[Task requirements] Each line of the data below that includes the string "None" must be copied.
╭─ Available records
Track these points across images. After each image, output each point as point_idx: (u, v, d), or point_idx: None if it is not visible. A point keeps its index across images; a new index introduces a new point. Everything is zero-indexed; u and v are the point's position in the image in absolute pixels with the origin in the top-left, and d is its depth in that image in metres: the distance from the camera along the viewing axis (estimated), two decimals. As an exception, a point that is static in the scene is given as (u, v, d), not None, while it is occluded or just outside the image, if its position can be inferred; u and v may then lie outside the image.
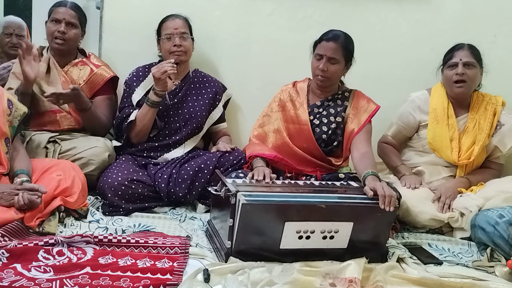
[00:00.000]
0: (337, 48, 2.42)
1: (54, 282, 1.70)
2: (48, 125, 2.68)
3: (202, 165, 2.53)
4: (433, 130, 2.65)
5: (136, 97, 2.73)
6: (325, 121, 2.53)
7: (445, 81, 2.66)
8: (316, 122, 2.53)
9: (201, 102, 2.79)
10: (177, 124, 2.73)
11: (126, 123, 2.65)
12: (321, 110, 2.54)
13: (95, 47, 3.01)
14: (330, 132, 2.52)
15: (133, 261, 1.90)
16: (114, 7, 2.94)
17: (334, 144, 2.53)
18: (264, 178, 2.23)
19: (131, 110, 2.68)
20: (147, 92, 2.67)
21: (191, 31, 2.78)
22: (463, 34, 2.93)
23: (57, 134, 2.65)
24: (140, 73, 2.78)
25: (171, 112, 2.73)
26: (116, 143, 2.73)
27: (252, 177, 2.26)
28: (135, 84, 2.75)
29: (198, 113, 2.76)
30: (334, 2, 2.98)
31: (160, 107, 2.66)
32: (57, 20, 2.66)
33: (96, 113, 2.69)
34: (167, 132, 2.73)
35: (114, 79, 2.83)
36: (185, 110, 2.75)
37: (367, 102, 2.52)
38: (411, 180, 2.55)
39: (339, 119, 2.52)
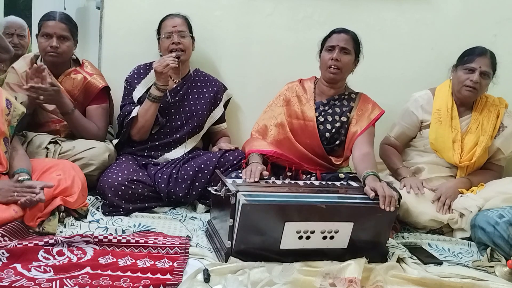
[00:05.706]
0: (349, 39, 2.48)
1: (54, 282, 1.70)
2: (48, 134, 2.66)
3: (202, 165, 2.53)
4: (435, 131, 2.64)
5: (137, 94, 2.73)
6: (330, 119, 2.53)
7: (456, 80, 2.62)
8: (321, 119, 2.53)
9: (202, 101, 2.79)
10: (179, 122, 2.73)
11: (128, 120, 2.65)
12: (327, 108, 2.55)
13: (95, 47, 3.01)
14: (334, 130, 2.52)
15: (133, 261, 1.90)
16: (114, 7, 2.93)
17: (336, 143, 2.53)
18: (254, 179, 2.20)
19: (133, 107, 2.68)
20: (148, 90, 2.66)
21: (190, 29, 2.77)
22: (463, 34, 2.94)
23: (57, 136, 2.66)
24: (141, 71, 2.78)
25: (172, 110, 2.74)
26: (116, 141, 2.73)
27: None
╰─
[Result for this exercise]
Track these points across images. After each image, output each point as point_idx: (u, v, d), or point_idx: None if it is not visible. A point keeps its index across images; a new index introduces a new point. Everything is zero-indexed; u and v are the point's position in the image in absolute pixels with the origin in the top-left, and d is its depth in that image in metres: the distance from the camera along the viewing axis (estimated), two decimals. As an exception, a point that is static in the scene is given as (u, v, d), not None, while it is occluded or just outside the image, if its position can be inferred; u and v may then lie outside the image.
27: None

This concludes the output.